Philo Wallace

Cricket information
- Batting: Right-handed
- Bowling: Right-arm medium

Career statistics
| Competition | Test | ODI |
| Matches | 7 | 33 |
| Runs scored | 279 | 701 |
| Batting average | 21.46 | 21.24 |
| 100s/50s | 0/2 | 1/2 |
| Top score | 92 | 103 |
| Catches/stumpings | 9/– | 11/– |
- Source: Cricinfo, 25 January 2006

= Philo Wallace =

Barbadian cricketer (born 1970)

Philo Alphonso Wallace (born 2 August 1970) is a Barbadian cricketer who played for the West Indies.

Having first attempted to get into cricket in 1990, he made the big time in 1997–98 after hitting 198 runs in two Test matches. He formed an opening partnership with Guyanese batsman Clayton Lambert that for a brief period was hailed as a possible successor to the legendary Greenidge/Haynes partnership that dominated the 1980s. It was not to be, though, and by the end of the West Indies' ill-fated tour to South Africa in late 1998, both Wallace and Lambert had been discarded from future selection.

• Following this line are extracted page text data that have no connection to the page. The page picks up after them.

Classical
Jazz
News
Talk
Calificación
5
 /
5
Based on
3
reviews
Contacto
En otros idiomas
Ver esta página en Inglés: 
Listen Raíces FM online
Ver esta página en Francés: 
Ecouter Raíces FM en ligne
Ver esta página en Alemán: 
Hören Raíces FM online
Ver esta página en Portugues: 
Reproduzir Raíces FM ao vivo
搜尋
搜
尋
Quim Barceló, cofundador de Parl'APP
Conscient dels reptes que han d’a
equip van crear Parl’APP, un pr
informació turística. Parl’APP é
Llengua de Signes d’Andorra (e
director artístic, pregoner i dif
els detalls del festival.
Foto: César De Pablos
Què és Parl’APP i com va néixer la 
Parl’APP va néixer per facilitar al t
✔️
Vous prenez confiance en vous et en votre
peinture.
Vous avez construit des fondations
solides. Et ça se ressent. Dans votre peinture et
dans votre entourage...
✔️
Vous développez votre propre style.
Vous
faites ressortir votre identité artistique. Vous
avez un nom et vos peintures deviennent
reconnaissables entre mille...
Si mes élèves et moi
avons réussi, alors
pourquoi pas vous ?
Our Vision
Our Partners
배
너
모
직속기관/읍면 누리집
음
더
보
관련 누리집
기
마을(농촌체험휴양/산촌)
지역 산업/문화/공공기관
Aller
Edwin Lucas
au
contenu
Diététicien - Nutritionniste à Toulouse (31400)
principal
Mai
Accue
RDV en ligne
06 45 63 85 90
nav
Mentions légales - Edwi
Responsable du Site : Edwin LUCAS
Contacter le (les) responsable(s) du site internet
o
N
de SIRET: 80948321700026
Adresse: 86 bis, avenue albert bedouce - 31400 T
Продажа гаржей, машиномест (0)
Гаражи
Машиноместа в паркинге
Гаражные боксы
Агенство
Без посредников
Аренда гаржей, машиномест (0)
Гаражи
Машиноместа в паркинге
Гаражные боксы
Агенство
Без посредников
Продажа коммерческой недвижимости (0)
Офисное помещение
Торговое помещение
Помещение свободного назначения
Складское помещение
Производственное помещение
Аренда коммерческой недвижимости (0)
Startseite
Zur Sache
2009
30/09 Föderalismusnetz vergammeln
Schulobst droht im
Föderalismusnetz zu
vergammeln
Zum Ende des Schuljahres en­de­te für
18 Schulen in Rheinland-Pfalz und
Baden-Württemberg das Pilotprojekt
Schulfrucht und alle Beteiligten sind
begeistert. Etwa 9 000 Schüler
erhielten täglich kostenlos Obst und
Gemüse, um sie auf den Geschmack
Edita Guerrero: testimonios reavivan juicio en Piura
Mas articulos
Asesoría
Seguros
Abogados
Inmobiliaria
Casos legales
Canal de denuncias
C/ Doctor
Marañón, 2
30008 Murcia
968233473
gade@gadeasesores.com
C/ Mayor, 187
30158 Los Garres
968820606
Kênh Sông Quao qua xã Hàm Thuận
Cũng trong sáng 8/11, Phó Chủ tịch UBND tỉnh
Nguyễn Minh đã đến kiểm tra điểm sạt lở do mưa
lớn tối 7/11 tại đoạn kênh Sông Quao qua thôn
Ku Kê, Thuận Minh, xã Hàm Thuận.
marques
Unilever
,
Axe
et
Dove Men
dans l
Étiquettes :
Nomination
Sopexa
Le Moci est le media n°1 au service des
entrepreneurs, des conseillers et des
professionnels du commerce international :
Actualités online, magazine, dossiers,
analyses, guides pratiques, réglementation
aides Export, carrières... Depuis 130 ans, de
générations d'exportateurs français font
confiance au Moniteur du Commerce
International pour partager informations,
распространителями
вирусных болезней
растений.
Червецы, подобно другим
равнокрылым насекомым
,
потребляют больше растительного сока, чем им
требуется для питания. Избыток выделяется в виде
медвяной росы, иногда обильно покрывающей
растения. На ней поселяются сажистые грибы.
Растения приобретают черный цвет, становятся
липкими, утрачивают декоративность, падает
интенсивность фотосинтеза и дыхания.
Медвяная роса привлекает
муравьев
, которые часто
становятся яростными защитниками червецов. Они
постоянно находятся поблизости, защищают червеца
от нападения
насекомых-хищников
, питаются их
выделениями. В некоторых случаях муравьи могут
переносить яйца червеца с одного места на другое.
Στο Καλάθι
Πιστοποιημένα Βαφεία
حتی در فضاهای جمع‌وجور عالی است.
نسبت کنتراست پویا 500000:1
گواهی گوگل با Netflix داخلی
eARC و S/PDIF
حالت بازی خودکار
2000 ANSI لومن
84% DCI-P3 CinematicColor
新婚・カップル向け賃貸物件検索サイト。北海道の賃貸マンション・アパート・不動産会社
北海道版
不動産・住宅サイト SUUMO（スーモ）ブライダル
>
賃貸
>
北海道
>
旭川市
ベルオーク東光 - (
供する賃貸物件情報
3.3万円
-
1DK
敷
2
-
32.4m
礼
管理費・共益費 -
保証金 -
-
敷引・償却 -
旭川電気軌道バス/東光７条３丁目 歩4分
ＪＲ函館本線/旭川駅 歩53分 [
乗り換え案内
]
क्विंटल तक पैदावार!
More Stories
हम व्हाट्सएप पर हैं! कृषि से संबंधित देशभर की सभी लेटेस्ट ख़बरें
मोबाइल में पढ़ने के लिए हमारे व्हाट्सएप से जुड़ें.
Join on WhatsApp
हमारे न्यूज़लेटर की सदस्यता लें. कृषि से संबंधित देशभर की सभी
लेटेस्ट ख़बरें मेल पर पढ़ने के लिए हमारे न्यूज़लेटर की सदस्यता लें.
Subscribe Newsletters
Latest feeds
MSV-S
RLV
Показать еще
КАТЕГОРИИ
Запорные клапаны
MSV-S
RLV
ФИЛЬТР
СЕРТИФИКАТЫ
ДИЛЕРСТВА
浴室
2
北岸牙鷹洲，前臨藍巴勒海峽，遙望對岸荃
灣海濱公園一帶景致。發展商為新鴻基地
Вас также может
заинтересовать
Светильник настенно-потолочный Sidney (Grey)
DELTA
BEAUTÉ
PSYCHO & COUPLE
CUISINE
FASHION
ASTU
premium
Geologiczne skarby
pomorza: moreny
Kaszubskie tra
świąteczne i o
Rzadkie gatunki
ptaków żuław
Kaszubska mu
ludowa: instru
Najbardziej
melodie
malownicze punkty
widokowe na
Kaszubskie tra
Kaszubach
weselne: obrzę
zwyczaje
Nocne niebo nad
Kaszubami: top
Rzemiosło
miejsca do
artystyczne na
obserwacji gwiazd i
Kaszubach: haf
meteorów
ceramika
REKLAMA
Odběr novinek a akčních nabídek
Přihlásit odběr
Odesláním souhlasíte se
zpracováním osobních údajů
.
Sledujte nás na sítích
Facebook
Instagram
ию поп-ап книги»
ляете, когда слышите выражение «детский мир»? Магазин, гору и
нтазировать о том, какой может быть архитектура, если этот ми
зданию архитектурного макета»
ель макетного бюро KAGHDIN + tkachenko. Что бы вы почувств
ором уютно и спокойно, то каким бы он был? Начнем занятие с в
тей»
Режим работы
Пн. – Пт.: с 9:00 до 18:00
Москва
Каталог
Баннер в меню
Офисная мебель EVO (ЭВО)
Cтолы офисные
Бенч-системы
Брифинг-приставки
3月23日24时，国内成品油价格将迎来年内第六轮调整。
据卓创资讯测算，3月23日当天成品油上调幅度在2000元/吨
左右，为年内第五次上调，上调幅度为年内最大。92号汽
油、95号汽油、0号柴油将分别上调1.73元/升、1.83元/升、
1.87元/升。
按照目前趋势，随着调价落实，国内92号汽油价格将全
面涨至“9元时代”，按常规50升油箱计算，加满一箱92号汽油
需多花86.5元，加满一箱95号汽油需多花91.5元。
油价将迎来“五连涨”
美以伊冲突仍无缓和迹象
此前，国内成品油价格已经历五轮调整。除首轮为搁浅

Unusually, Wallace was able to take a catch in all 7 of the Test matches that he played in.

At one point in his career he played as captain, but he was omitted from the squad in the 2003–04 season.

Philo Wallace was the first player to score an ODI century in the finals of the ICC Knockout Trophy history when he scored his only ODI hundred in the inaugural ICC Knockout Trophy final against South Africa in 1998. West Indies managed to post only 245 runs and lost the finals to South Africa in a thriller.